The thyroid ages well, but function does decrease over time and often is the cause of morbidity in the elderly.
The space assigned to the thyroid in the neck has no obvious rationale. It is a thermostat and for this it may be centrally located and near the brain – the main controlling centre of the body.
It lies on the anterior side of the neck against and around the trachea and extends posteriorly to the esophagus and carotid sheath. Longitudinally it stretches from just below the laryngeal prominence, or Adam’s apple, to the fifth or sixth tracheal ring. Owing to this position, any significant swelling of the thyroid, such as that caused by hyperthyroidism or iodine deficiency, is easily visible and palpable.

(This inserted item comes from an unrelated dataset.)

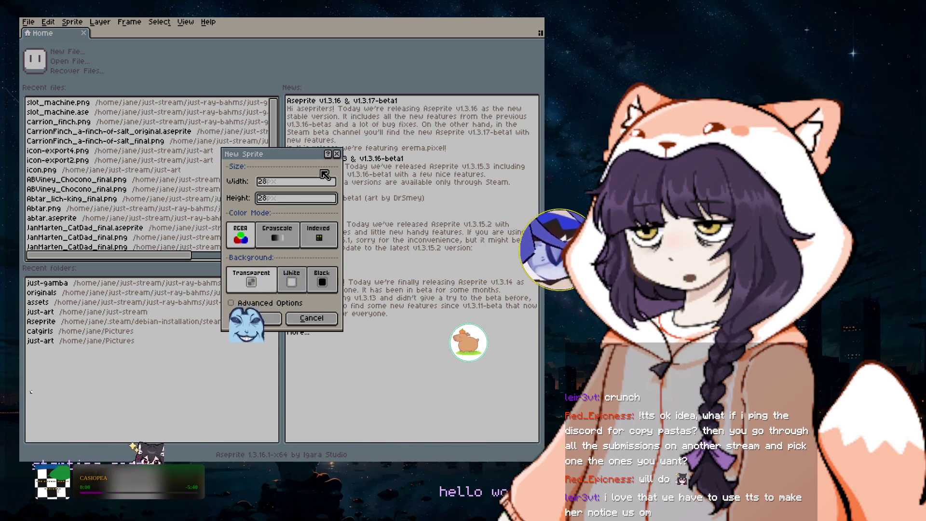
pyautogui.click(269, 321)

The forces that govern thyroid function are primarily chemical. Like most endocrine organs, the thyroid produces and releases hormones according to negative feedback inhibition loops. For example, low levels of thyroxine prompt the pituitary gland to release TSH. This, in turn, causes the thyroid to release thyroid hormones.. As the levels of thyroid hormone increase TSH is inhibited, which results in a decrease in thyroid hormone production. It is a continual balance of supply and demand and checks and balances.
The involvement of calcitonin abides by the same principles but relate specifically to calcium metabolism.
Thyroid function is also regulated by nervous pathways, specifically the sympathetic nervous system. The sympathetic system and thyroid have very similar effects on the body though the nervous system is more rapid in reacting while thyroid hormone is in the background and slower in response. It may be said that the sound one may hear at the height of the fight or flight response may be likened to a screech, while the sounds of the thyroid hormone may be likened to a hum.